Historically Speaking: Masterpieces That Began as Failures

From Melville’s ‘Moby-Dick’ to Beethoven’s ‘Fidelio,’ some great works of art have taken a long time to win recognition.

The Wall Street Journal

November 19, 2020

Failure hurts. Yet history, the ultimate judge, shows that today’s failure sometimes turns out to be tomorrow’s stroke of genius—even if it takes many tomorrows.

Take Ludwig van Beethoven’s opera “Fidelio,” which tells the story of Leonore, a young woman who disguises herself as a man to rescue her husband Florestan, a political prisoner marked for execution. The opera contains some of the most noble and inspiring Beethoven music ever wrote, but when it premiered in Vienna on Nov. 20, 1805, it was a fiasco.

PHOTO: ALAMY

The timing was terrible. The Austrian capital was practically deserted, having fallen to Napoleon’s army the week before. The audience was mainly comprised of French army officers, who showed little interest in an opera celebrating female heroism, conjugal love and freedom from tyranny. “Fidelio” had just three performances before it was pulled from the stage.

Crestfallen at the failure of his first (and only) attempt at opera, Beethoven set about revising and shortening the work. When “Fidelio” finally returned to the Vienna stage on May 23, 1814, it was a great success, though the composer’s increasing deafness affected his conducting, almost throwing the performance into chaos. The chorus master saved the day by keeping time behind him.

Beethoven was lucky that the Viennese finally appreciated the revolutionary nature of “Fidelio” in his own lifetime. The 19th-century Danish philosopher Soren Kierkegaard, by contrast, lived and died a national joke. The problem wasn’t so much his ideas about being and suffering, though these fell on deaf ears, but his character. Kierkegaard was a feud-mongering eccentric so derided in his native Copenhagen that people would tease him in the street.

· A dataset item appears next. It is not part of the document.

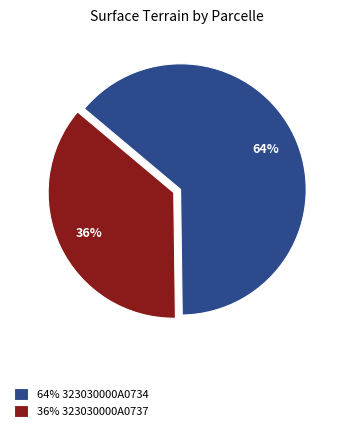

The 64% 323030000A0734 slice represents 49% of the pie. True or false?

False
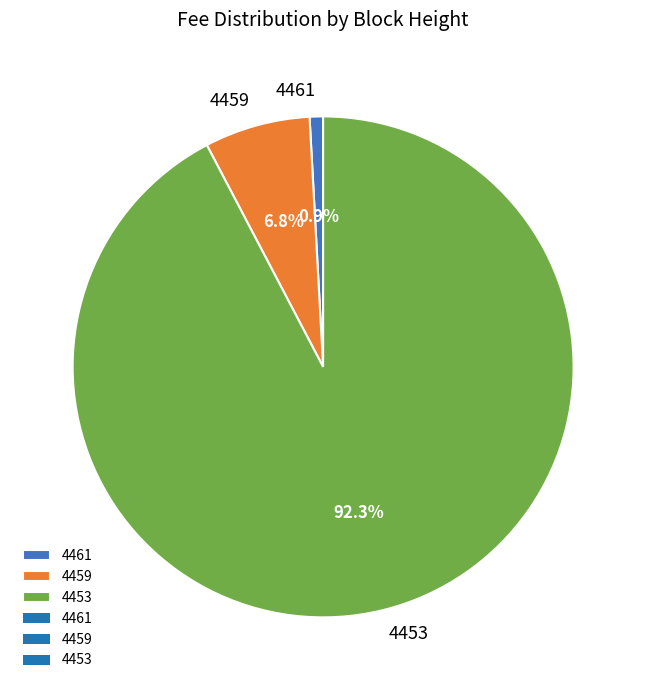

Which slice is the largest?

4453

Kierkegaard’s most important book, “Either/Or,” was published at his own expense in 1843 and sold a mere 525 copies. He remained on the outer fringes of philosophy until his writings began to be translated into other languages. But in the aftermath of World War I, Kierkegaard inspired German and French thinkers to approach the meaning of life in an entirely new way, creating the school of thought known as existentialism.

Being a ground-breaker is often a lonely business, as the novelist Herman Melville discovered. His first five novels, starting with “Typee” in 1846, were highly popular adventure tales based on his experiences as a sailor. But more than money and success, Melville wanted to write a great book that would reimagine the American novel. He made the attempt in “Moby-Dick, or The Whale,” which appeared in 1851.

But readers loathed Melville’s highflown new style, and critics were bemused at best. His literary career never recovered. In 1856, he wrote to Nathaniel Hawthorne, “I have pretty much made up my mind to be annihilated.” He died in 1891 with his final book, “Billy Budd,” unfinished.

Still, Melville never wavered in his belief that life’s true winners are the strivers. As he wrote, “‘It is better to fail in originality than to succeed in imitation. He who has never failed somewhere, that man can not be great. Failure is the true test of greatness.”